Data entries

## Start

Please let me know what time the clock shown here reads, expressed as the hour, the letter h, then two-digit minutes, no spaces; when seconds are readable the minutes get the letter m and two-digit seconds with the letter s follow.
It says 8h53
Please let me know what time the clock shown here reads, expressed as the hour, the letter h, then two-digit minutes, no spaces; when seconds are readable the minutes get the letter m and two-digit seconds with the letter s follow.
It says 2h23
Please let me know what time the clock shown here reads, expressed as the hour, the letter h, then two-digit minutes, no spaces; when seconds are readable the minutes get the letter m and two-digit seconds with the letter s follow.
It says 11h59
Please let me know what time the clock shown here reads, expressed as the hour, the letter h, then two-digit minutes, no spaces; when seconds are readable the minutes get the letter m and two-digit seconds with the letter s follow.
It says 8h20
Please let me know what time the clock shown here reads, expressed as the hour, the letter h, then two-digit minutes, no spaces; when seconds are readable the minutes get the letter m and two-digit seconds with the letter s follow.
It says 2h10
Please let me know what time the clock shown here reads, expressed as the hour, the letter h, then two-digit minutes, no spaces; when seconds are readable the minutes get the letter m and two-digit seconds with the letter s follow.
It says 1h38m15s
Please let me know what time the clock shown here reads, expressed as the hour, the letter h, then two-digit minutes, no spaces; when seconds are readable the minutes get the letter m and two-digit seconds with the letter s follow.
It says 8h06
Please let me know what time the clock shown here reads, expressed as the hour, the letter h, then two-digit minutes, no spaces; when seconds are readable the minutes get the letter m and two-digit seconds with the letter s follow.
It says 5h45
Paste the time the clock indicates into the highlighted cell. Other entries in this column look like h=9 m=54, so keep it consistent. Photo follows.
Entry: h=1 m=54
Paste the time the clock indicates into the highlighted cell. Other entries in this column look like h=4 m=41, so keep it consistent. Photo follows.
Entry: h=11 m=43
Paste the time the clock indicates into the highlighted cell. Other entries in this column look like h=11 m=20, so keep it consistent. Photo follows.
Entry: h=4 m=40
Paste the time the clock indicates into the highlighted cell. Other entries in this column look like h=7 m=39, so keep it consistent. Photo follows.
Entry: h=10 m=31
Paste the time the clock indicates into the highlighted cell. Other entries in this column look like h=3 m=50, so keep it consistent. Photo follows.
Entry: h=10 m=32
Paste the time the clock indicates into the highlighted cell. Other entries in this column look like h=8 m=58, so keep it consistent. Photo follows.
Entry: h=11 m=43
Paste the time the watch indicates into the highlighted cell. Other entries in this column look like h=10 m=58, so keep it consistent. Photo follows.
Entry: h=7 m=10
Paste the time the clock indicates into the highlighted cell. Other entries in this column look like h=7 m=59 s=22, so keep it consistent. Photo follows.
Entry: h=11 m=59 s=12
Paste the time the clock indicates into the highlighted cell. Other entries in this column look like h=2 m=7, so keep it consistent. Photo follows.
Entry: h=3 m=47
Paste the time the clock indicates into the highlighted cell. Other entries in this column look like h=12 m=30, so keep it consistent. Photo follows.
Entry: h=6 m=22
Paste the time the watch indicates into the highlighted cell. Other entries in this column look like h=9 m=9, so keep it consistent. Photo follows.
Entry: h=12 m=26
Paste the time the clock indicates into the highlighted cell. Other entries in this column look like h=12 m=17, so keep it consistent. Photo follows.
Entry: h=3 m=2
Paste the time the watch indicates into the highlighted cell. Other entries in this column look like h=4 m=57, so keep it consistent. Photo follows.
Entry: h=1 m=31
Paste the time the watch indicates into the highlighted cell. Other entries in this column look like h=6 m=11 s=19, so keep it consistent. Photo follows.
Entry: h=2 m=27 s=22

## End

**PROBLEM**
Find every line in the items above that contains the word "watch", matching case exactly, and copy each of those lines.

**FULL RESPONSE**
Paste the time the watch indicates into the highlighted cell. Other entries in this column look like h=10 m=58, so keep it consistent. Photo follows.
Paste the time the watch indicates into the highlighted cell. Other entries in this column look like h=9 m=9, so keep it consistent. Photo follows.
Paste the time the watch indicates into the highlighted cell. Other entries in this column look like h=4 m=57, so keep it consistent. Photo follows.
Paste the time the watch indicates into the highlighted cell. Other entries in this column look like h=6 m=11 s=19, so keep it consistent. Photo follows.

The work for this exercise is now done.